Smartphone kill switches may very well be mandatory in the future but are the solutions already on the market - namely, the Activation Lock feature in iOS 7 - actually doing anything to curb smartphone theft in high-risk areas? It would appear so.

According to a report from The New York Times, theft of Apple devices since Activation Lock was introduced seems to be down across the board. Police in San Francisco said iPhone theft dropped 38 percent in the six months before and after the feature debuted. In London, another hotbed for thieves, police reported a 24 percent drop in stolen Apple handsets.

The trend continues in New York as robberies involving Apple gear dropped 19 percent in the first five months of this year compared to the same time period a year ago.

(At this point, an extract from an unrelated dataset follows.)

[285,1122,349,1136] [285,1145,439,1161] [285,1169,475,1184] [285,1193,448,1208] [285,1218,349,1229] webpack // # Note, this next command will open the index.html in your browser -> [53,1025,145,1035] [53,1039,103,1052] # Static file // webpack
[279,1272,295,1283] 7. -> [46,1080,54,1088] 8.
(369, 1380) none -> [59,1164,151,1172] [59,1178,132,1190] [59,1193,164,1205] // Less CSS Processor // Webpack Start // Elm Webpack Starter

It's clear that iPhone thefts are on the decline although one has to be cautious of giving all the credit to Activation Lock. As Maximum PC points out, there are other factors at play that need to be considered as well such as increased effort from tech companies and law enforcement to educate people consumers regarding extra security measures they can take.

Things like setting up a passcode are being pushed more now than ever. You'd be surprised at how many people operate devices filled with confidential data without a passcode.

Looking ahead, it appears that both Google and Microsoft are working on anti-theft technologies of their own that will be baked into future revisions of Android and Windows Phone, respectively. Perhaps government intervention won't be needed after all.